CS140 Lecture notes -- Big O

Jim Plank with modifications by Brad Vander Zanden.

Directory: ~cs140/www-home/notes/BigO

Lecture notes: http://www.cs.utk.edu/~cs140/notes/BigO

Thu Oct 29 07:32:45 EST 1998

Big O

Big O notation is one of the ways in which we talk about how efficient an algorithm or program is. It gives us a nice way of quantifying or classifying how fast or slow a program is as a function of the size of its input.

Examples

Let's look at a program (in linear1.c):

#include < stdio.h >

main(int argc, char **argv)
{
  int n;
  double f;
  double count;
  int i, j;
  long t0;

  if (argc != 2) { 
    fprintf(stderr, "Usage: ex1 n\n");
    exit(1);
  }

  n = atoi(argv[1]);

  t0 = time(0);
  count = 0;
  f = 23.4;
  for (i = 0; i < n; i++) {
    count++;
    f = f * f + 1;
    j = (int) f / 1000;
    f = f - j*1000;
/*    printf("%lf\n", f); */
  }
  printf("N: %d   Count: %.0lf   Time: %d\n", n, count, time(0)-t0);
}

What this does is compute n random-ish numbers between one and 1000, and if we uncommented the printf() statement, then it would print them -- try it out (uncomment the print statement).

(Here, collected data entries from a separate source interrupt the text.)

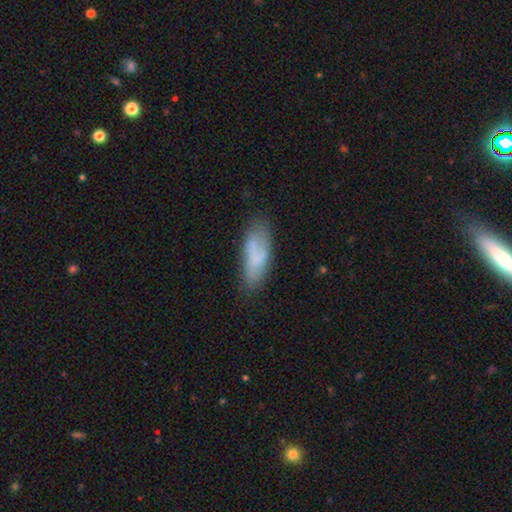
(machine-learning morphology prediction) Smooth or featured?
  - smooth: 65% *
  - featured or disk: 27%
  - star or artifact: 8%
How rounded?
  - in between: 67% *
  - cigar-shaped: 31%
  - round: 2%
Merging?
  - none: 63% *
  - minor disturbance: 24%
  - major disturbance: 9%
  - merger: 4%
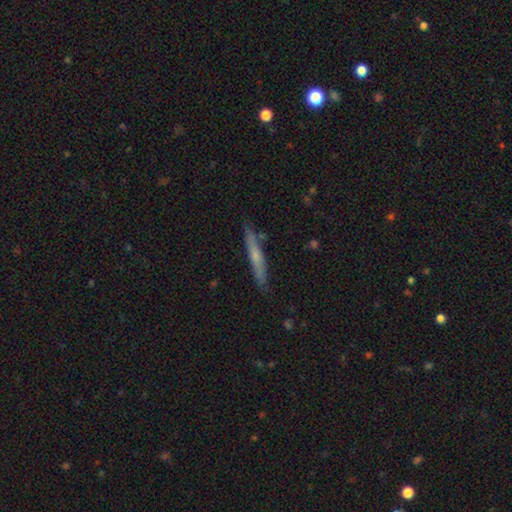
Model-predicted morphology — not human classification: smooth-or-featured: smooth: 48% | featured or disk: 46% | star or artifact: 6%
  merging: none: 86% | minor disturbance: 10% | merger: 2% | major disturbance: 2%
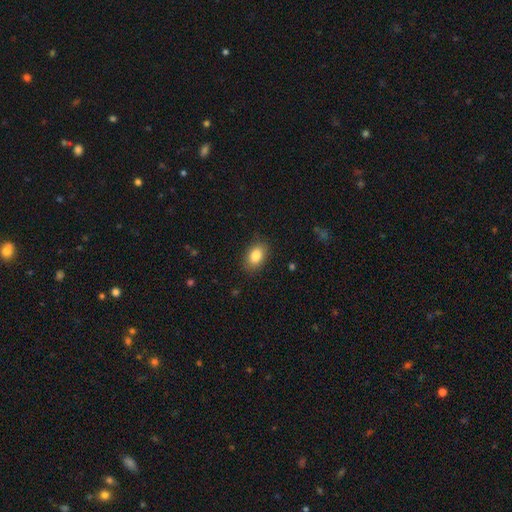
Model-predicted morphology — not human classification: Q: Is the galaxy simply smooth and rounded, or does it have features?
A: smooth — 85%.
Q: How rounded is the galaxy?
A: in between — 87%.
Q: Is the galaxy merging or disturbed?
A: none — 86%.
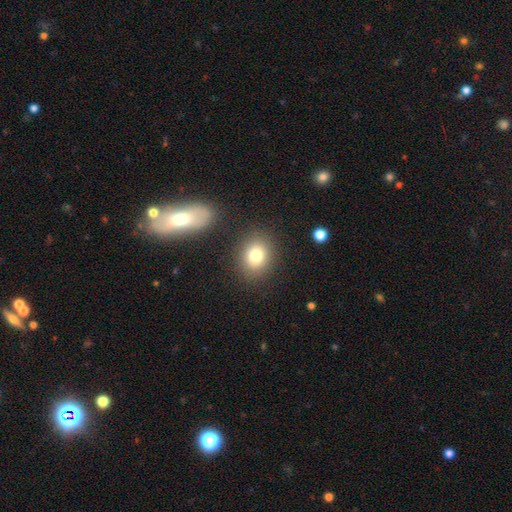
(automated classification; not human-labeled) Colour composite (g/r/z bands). It shows a smooth galaxy with no disk features (79%) that is round (59%). Merging: none (85%).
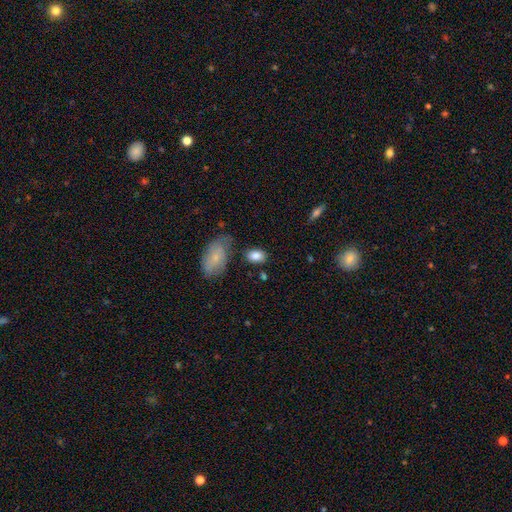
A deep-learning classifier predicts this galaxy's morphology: A smooth galaxy with no disk features (85%) that is in between round and cigar-shaped (83%). Merging: none (73%).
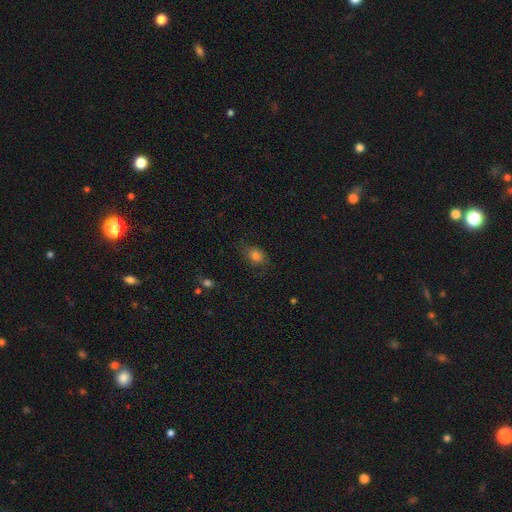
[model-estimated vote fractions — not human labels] Smooth or featured: smooth — 69% (featured or disk — 17%)
How rounded: in between — 60% (round — 38%)
Merging: none — 62% (minor disturbance — 23%)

Suppose we run this program with varying values of n. What do we expect? Well, as n increases, so will the count, and so will the running time of the program:

(This is on my machine at home -- I don't know how fast the machines here will be.)

UNIX> gcc -o linear1 linear1.c
UNIX> linear1 1
N: 1   Count: 1 Time: 0
UNIX> linear1 10000
N: 10000   Count: 10000 Time: 0
UNIX> linear1 10000000
N: 10000000   Count: 10000000 Time: 8
UNIX> linear1 20000000
N: 20000000   Count: 20000000 Time: 14
UNIX> linear1 100000000
N: 100000000   Count: 100000000 Time: 72
UNIX>

Just what you'd think. In fact, the running time is roughly linear:

running time = 72n/100000000 Obviously, count equals n.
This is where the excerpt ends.